I don't think I am hero or brave. I think that women, in conditions of stress or shock, don't fall apart. At least this is my characteristic. I didn’t fall apart, I pulled myself together, I focus, I concentrate. This is a way of self-protection, I am aware of that.

 

I dove into the work. I tried to analyse what can be done, where we can focus, what resources I need to be able to do, what needs to be done. This helps to not go crazy in this situation. I also have my private tragedy having lost my home twice. The situation is very uncertain. If you think about this uncertainty, you may really lose your mind, and this is not the way out.

 

I try to focus on what I can do well, and my colleagues are the same. We all are thinking of how to help children, and how to help colleagues in this situation. There is no sense to panic in this situation because it doesn’t help. The terrible events that have been happening in Ukraine for years now somehow prepared us for all of this.

 

We who work in the child welfare field don't need motivators. We don't need drivers because we are already self-motivated. That is why we work in this area. The mission of SOS Children’s Villages coincides with our personal mission.

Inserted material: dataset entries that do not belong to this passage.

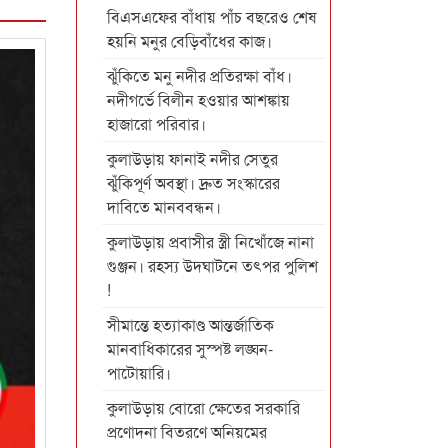
বিএসএফের বাঁধায় পাঁচ বছরেও শেষ
হয়নি মনুর বেড়িবাঁধের কাজ।
ঝুঁকিতে মনু নদীর প্রতিরক্ষা বাঁধ।
নদীগর্ভে বিলীন হওয়ার আশঙ্কায়
হাজারো পরিবার।
কুলাউড়ায় ফানাই নদীর সেতুর
ঝুঁকিপূর্ণ অবস্থা। দ্রুত সংস্কারের
দাবিতে মানববন্ধন।
কুলাউড়ায় প্রবাসীর স্ত্রী নিখোঁজে নানা
গুঞ্জন। রহস্য উদঘাটনে তৎপর পুলিশ
!
সীমান্তে হত্যাকাণ্ড আন্তর্জাতিক
মানবাধিকারের সুস্পষ্ট লঙ্ঘন-
পাটোয়ারি।
কুলাউড়ায় বোরো ক্ষেতের সরকারি
প্রণোদনা বিতরণে অনিয়মের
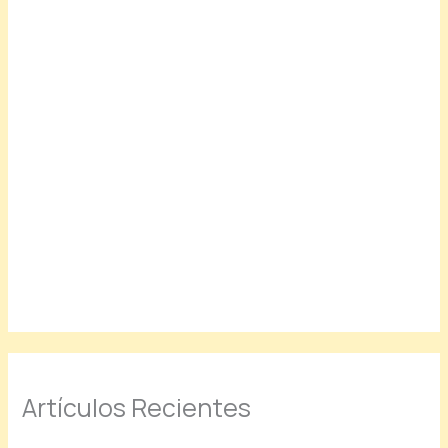
Artículos Recientes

We were talking just recently in our team how lucky we are that our personal and professional missions coincide.

 

We are trying to save families and we are happy to see it work. We also clearly understand that it is not going to get better anytime soon. It will be a very challenging situation for people, for adults, for our staff, for children above all for a long time now. The consequences of this war may last even for a decade, we are aware of this.

 

Do you have any message to the colleagues of SOS around the world?

 

Thanks to everyone who is standing with Ukraine and is expressing solidarity. Thanks to the people who are helping and supporting. I want to everyone to know that what is happening here in Ukraine, in Europe, this is hell. The children and families of Ukraine need your help and support.